Court: Michigan Court of Appeals ( Published Opinion )

Judges: Gleicher and Shapiro; Dissent – Jansen

Issues:

Operating while intoxicated (MCL 257.625); Whether the defendant was operating his vehicle in an area generally accessible to motor vehicles; Requirements to bind a defendant over for trial; People v. Yamat; Whether dismissal was appropriate; People v. Yost; Statutory interpretation; “Generally” defined; Principle that a residential driveway is private property; MCL 257.44

Summary:

The court held that the prosecution did not establish probable cause to believe that the defendant operated a vehicle upon a place open to the general public or generally accessible to motor vehicles when he drove his car from his garage to a point in his private driveway in line with his house.Thus, it affirmed the circuit court’s order dismissing the charge of operating while intoxicated. A neighbor called police because defendant was in his car listening to loud music. On a third noise dispatch, an officer found the “door to the detached garage opened and defendant’s vehicle backed out for ‘about 25 feet’ before stopping. At that point” it was still in his “side or backyard.” Defendant pulled the car back into the garage, and “was arrested as he walked toward his house.”

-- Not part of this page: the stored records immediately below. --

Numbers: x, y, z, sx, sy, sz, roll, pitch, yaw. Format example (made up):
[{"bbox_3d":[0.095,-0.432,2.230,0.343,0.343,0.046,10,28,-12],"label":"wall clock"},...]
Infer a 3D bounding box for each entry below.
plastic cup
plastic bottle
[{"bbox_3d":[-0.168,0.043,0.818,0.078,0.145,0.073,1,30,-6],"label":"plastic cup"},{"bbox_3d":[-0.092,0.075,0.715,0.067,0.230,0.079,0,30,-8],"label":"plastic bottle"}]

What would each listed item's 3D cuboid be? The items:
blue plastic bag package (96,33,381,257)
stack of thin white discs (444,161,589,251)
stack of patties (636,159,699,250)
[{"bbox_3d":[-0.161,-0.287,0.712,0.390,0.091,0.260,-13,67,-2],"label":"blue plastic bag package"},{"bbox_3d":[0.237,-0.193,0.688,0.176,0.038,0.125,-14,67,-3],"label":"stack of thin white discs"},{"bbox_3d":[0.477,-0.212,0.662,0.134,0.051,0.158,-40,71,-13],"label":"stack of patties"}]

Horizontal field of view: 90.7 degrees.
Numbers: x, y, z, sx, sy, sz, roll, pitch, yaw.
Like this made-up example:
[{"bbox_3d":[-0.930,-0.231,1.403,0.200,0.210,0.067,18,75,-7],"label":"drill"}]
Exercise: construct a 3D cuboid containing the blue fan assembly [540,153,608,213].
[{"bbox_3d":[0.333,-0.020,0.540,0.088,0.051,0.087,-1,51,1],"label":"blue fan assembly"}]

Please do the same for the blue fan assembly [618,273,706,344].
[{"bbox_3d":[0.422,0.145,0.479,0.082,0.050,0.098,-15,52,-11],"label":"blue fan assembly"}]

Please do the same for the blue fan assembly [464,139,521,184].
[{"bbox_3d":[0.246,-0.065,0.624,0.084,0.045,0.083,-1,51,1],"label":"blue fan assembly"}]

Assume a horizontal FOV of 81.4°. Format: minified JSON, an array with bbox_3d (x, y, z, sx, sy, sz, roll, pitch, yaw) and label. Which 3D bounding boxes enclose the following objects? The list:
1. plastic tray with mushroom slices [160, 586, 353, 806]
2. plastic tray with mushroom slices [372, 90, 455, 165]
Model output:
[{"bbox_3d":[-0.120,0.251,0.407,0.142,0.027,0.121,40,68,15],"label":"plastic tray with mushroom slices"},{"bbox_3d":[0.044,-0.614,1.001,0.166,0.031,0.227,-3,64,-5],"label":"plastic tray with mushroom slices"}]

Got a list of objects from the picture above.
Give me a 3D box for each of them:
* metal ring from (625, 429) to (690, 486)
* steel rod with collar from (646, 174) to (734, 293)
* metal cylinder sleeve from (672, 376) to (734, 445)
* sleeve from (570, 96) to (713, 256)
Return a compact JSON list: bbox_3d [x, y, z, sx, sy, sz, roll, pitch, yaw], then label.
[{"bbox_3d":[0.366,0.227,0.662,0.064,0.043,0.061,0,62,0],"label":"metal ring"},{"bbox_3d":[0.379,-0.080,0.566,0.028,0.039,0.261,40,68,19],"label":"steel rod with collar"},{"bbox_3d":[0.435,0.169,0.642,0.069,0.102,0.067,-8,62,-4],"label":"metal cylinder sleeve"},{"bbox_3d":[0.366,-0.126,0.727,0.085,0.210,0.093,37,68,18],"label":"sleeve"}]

The court noted that a common thread in the dictionary definitions of the term “generally,” is “the concept of regularity, ordinariness, or normally.” In MCL 257.625(1), “the adverb ‘generally’ modifies the adjective ‘accessible.’” It also noted that a “residential driveway is private property.” Assuming “that the bottom of one’s private driveway qualifies as a ‘place open to the general public’ or an ‘other place generally accessible to motor vehicles,’ reasonable fact finders could not differ on this record that the area of defendant’s driveway in which defendant operated his car was not. The ‘general public’ is not ‘widely’ or ‘popularly’ or ‘generally’ permitted to ‘access’ that portion of a private driveway immediately next to a private residence.” This part of a private driveway “is a place accessible to a small subset of the universe of motor vehicles: those belonging to the homeowner, or those using the driveway with permission. This particular area of defendant’s driveway is akin to a moat; it is an area which strangers are forbidden to cross but defendant could wade at will. Defendant consumed alcohol and drove but only in this private area.”

Thus, charges were not supportable. “Physical ability is not the touchstone of general accessibility.”